Cooler heads prevailed in Vermont and Colorado when single-payer fever struck those states. Both eventually bailed on the idea when disastrous fiscal projections finally forced the hand of either voters (Colorado) or progressive proponents (Governor Peter Shumlin in Vermont). After the Democrat-dominated state senate in California got the bad news on its SB562 bill for single payer in the Golden State, the question of whether common sense will prevail there has now arisen.
A single-payer system likely “would be more efficient in delivering healthcare,” said Larry Levitt, a senior vice president at the Kaiser Family Foundation. (California Healthline is produced by Kaiser Health News, an editorially independent program of the Kaiser Family Foundation.)
But the proposal expands coverage to all and eliminates premiums, copayments and deductibles for enrollees, and that would cost more money, Levitt said. “You can bet that opponents will highlight the 15 percent tax, even though there are also big premium savings for employers and individuals,” he added.
State Sen. Ricardo Lara (D-Bell Gardens), a chief sponsor of the legislation, said the present system is unsustainable because health spending continues to grow faster than the overall economy, making coverage unaffordable for too many people.
Lara touted the potential savings from creating a public plan with greater bargaining power and cutting out the administrative overhead and profits of private health insurers acting as middlemen.
The news is bad enough from the projections, but as Stephen Greenhut reminds readers today, projections in health-care policy tend to understate costs:
And, quite significantly, these costs could be understated given the kind of demand that would be created by this system. Its main advocates, Sens. Ricardo Lara, D-Bell Gardens, and Toni Atkins, D-San Diego, view health care as a “human right,” so the system the bill would create would provide nearly unlimited access to medical care. In fact, the Senate health committee report opined that “SB562 will change health care in California from commodity to a right.”
“Under the bill, enrollee access to services would be largely unconstrained by utilization management tools commonly used by health care payers, including Medi-Cal,” according to the committee report. “The ability for enrollees to see any willing provider, to receive any service deemed medically appropriate by a licensed provider, and the lack of cost sharing, in combination, would make it difficult for the program to make use of utilization management tools … . Therefore, it is very likely that there would be increased utilization of health care services under this bill.”
And the committee only is talking about predicted costs.

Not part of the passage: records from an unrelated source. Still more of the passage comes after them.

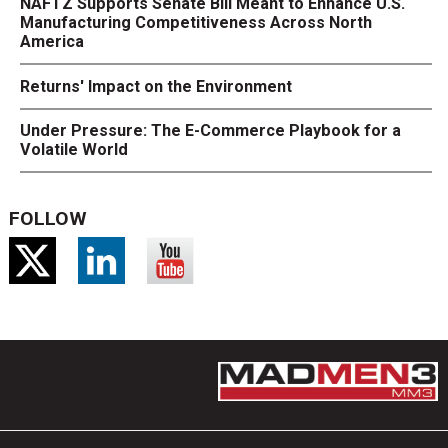
NAFTZ Supports Senate Bill Meant to Enhance U.S.
Manufacturing Competitiveness Across North
America
Returns' Impact on the Environment
Under Pressure: The E-Commerce Playbook for a
Volatile World
FOLLOW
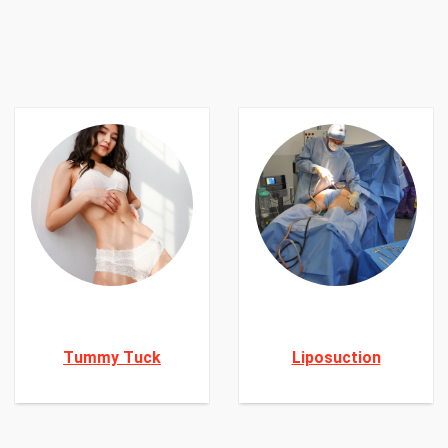
Tummy Tuck
Liposuction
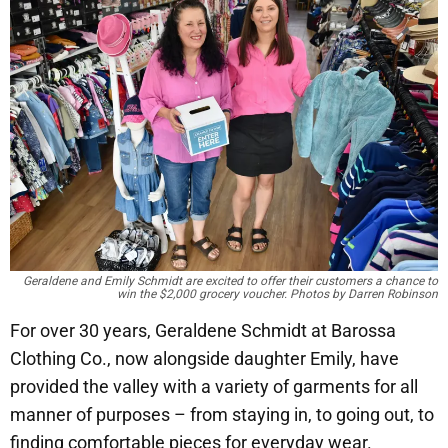
Geraldene and Emily Schmidt are excited to offer their customers a chance to
win the $2,000 grocery voucher. Photos by Darren Robinson
For over 30 years, Geraldene Schmidt at Barossa
Clothing Co., now alongside daughter Emily, have
provided the valley with a variety of garments for all
manner of purposes – from staying in, to going out, to
finding comfortable pieces for everyday wear.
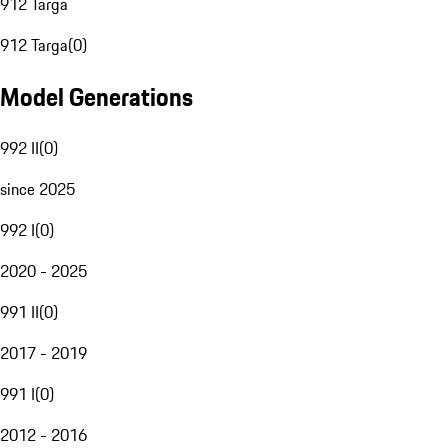
912 Targa
912 Targa
(
0
)
Model Generations
992 II
(
0
)
since 2025
992 I
(
0
)
2020 - 2025
991 II
(
0
)
2017 - 2019
991 I
(
0
)
2012 - 2016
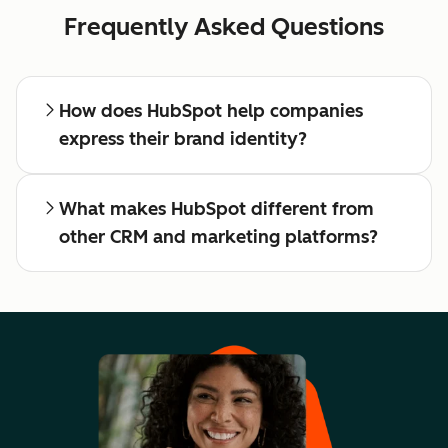
Frequently Asked Questions
How does HubSpot help companies
express their brand identity?
What makes HubSpot different from
other CRM and marketing platforms?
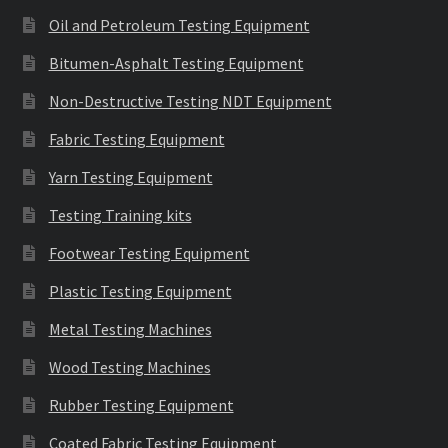
Oil and Petroleum Testing Equipment
Bitumen-Asphalt Testing Equipment
Non-Destructive Testing NDT Equipment
Fabric Testing Equipment
Yarn Testing Equipment
Testing Training kits
Footwear Testing Equipment
Plastic Testing Equipment
Metal Testing Machines
Wood Testing Machines
Rubber Testing Equipment
Coated Fabric Testing Equipment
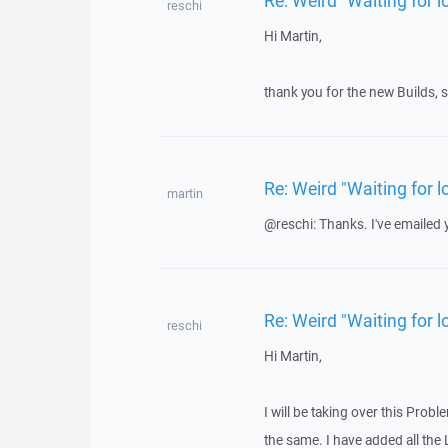
reschi
Hi Martin,
thank you for the new Builds, sa
Re: Weird "Waiting for
martin
@reschi: Thanks. I've emailed y
Re: Weird "Waiting for
reschi
Hi Martin,
I will be taking over this Probl
the same. I have added all the L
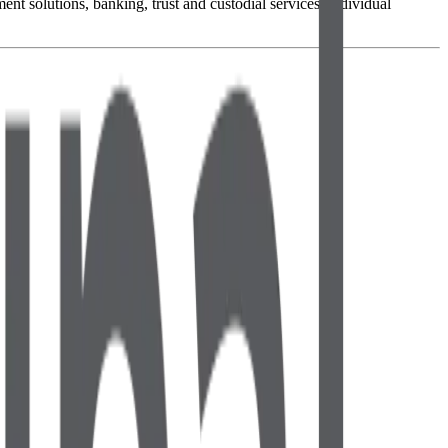
 solutions, banking, trust and custodial services, individual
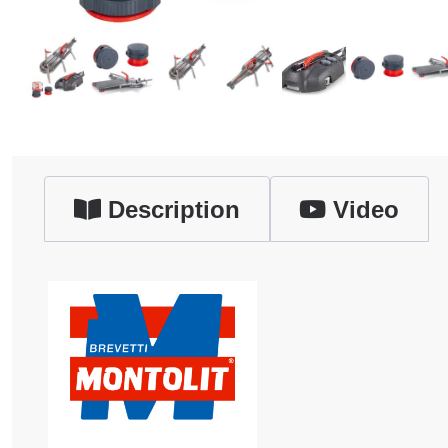
Description
Video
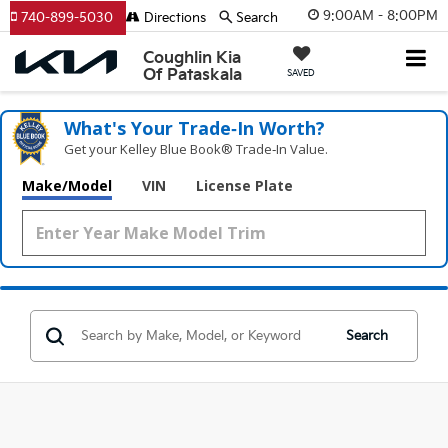
9:00AM - 8:00PM
740-899-5030
Directions
Search
Coughlin Kia
Of Pataskala
SAVED
What's Your Trade‑In Worth?
Get your Kelley Blue Book® Trade‑In Value.
Make/Model
VIN
License Plate
Search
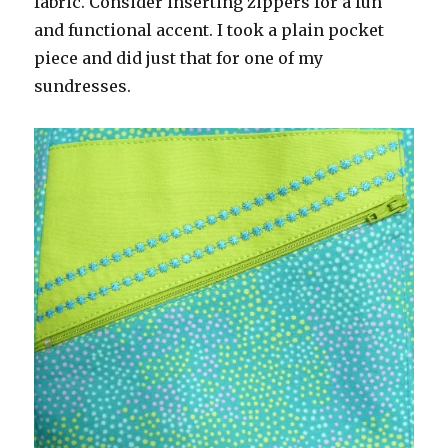
fabric. Consider inserting zippers for a fun
and functional accent. I took a plain pocket
piece and did just that for one of my
sundresses.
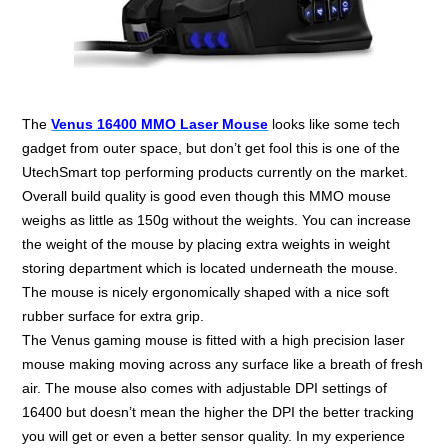
The
Venus 16400 MMO Laser Mouse
looks like some tech
gadget from outer space, but don’t get fool this is one of the
UtechSmart top performing products currently on the market.
Overall build quality is good even though this MMO mouse
weighs as little as 150g without the weights. You can increase
the weight of the mouse by placing extra weights in weight
storing department which is located underneath the mouse.
The mouse is nicely ergonomically shaped with a nice soft
rubber surface for extra grip.
The Venus gaming mouse is fitted with a high precision laser
mouse making moving across any surface like a breath of fresh
air. The mouse also comes with adjustable DPI settings of
16400 but doesn’t mean the higher the DPI the better tracking
you will get or even a better sensor quality. In my experience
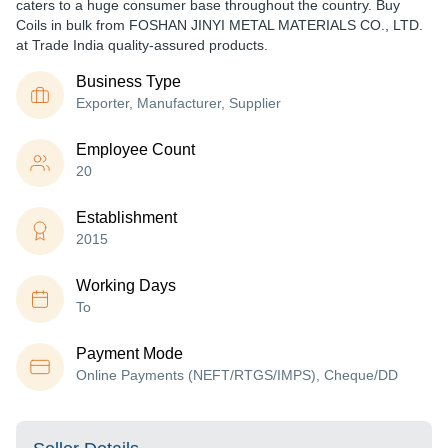
caters to a huge consumer base throughout the country. Buy
Coils in bulk from FOSHAN JINYI METAL MATERIALS CO., LTD.
at Trade India quality-assured products.
Business Type
Exporter, Manufacturer, Supplier
Employee Count
20
Establishment
2015
Working Days
To
Payment Mode
Online Payments (NEFT/RTGS/IMPS), Cheque/DD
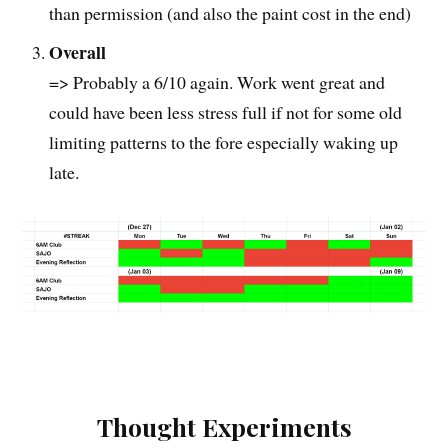
than permission (and also the paint cost in the end)
Overall
=> Probably a 6/10 again. Work went great and
could have been less stress full if not for some old
limiting patterns to the fore especially waking up
late.
Thought Experiments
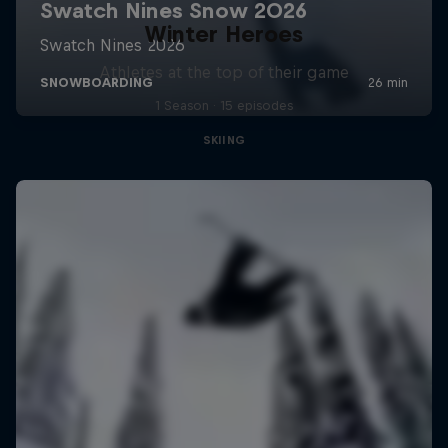
Winter Heroes
Athletes at the top of their game
1 Season · 15 episodes
SKIING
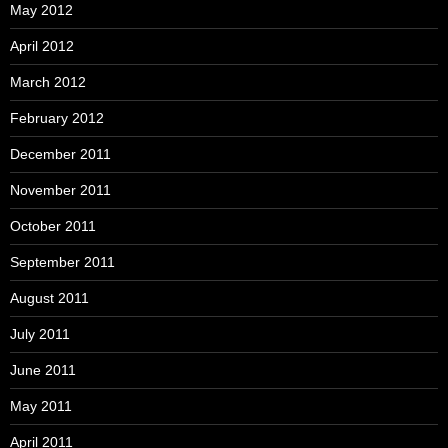
May 2012
April 2012
March 2012
February 2012
December 2011
November 2011
October 2011
September 2011
August 2011
July 2011
June 2011
May 2011
April 2011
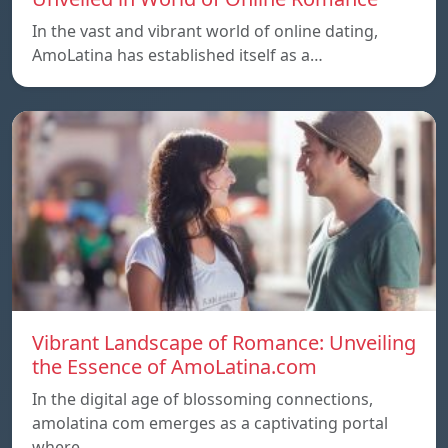
In the vast and vibrant world of online dating,
AmoLatina has established itself as a…
Vibrant Landscape of Romance: Unveiling
the Essence of AmoLatina.com
In the digital age of blossoming connections,
amolatina com emerges as a captivating portal
where…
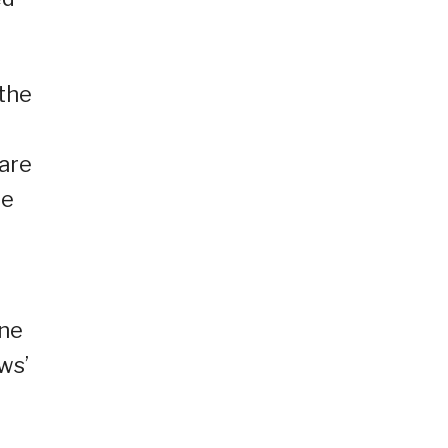
the
 are
te
une
ws’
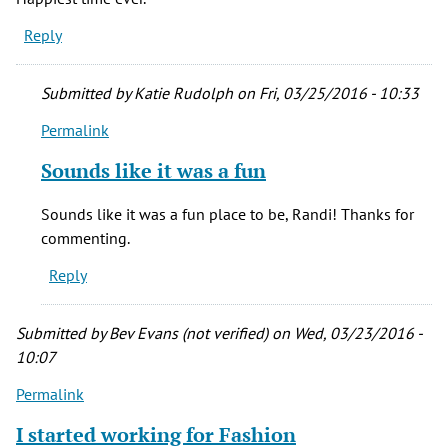
Reply
Submitted by
Katie Rudolph
on Fri, 03/25/2016 - 10:33
Permalink
In
reply
Sounds like it was a fun
to
I
Sounds like it was a fun place to be, Randi! Thanks for
worked
commenting.
at
Reply
Fashion
bar
on
Submitted by
Bev Evans (not verified)
on Wed, 03/23/2016 -
by
10:07
Randi
Permalink
Montier
(not
I started working for Fashion
verified)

It’s not its job to engage other policy debates, such as those touching on subjects including rationing, waiting lists for services if the demand overwhelms supply and the quality of care. The bill would apply to illegal immigrants, which raise critics’ concerns about the state becoming a worldwide magnet for “free” health care.
That points up another problem in the proposals for closing the funding gap on single payer. The two mechanisms most mentioned are either a payroll tax on workers, or business taxes. Both of these rely on employment, but access to the system is not limited to those employed, or even those legally able to gain employment. That will attract non-workers from across the US, whose utilization curve will send costs skyrocketing.
As I wrote in my column for The Week, just the projected cost curves were enough to sink single payer in other states. The options for dealing with worse-than-projected outcomes were bleak, needless to say:
The solutions for this fiscal meltdown in a single-payer system, CHI noted, were all unpleasant. One option would be to cut benefits of the universal coverage, and hiking co-pays to provide disincentives for using health care. That would in some cases “reduce the level of insurance below what [Coloradans] have today,” the study noted. The state could raise taxes for the health-care system as deficits increased, which would amount to ironic premium hikes from a system designed to be a response to premium hikes from insurers. Another option: Reduce the payments provided to doctors, clinics, and hospitals for their services, which would almost certainly drive providers to either reduce their access or leave the state for greener pastures.
Those are the only options available in closed systems. Our experiences with other state-run single-payer systems in the U.S. only reinforce the conclusions reached by CHI. Medicare and Medicaid have attempted to restrict provider payments while expanding their enrollments, and as a result providers have greatly reduced their access to new patients from both systems. The Veterans Administration has wait times for its clinics that stretch out so long as to have resulted in patient deaths, along with rampant corruption to hide failures and protect the bureaucrats at the expense of the patients. The Indian Health Service, which provides care to those on reservations, has such crises of funding that Native Americans stuck in the system joke about not getting sick after June.
When faced with the realities of single-payer systems, Colorado voters took the rational choice and overwhelmingly rejected it. California taxpayers had better hope that their elected officials make the same decision, but in this case, the third time might be the charm … for disaster.
So will California learn these lessons the easy way, or the hard way? The study has at least slowed down the action in the state legislature. The Senate committee stalled a vote on the proposal, and now advocates apparently believe that it will come up for a vote next month — or at least hope it does. That assumes that California legislators have less sense than voters in Colorado or Democrats in Vermont. And that projection may not be all that unreasonable, especially since they’ve ignored the earlier lessons to come this far.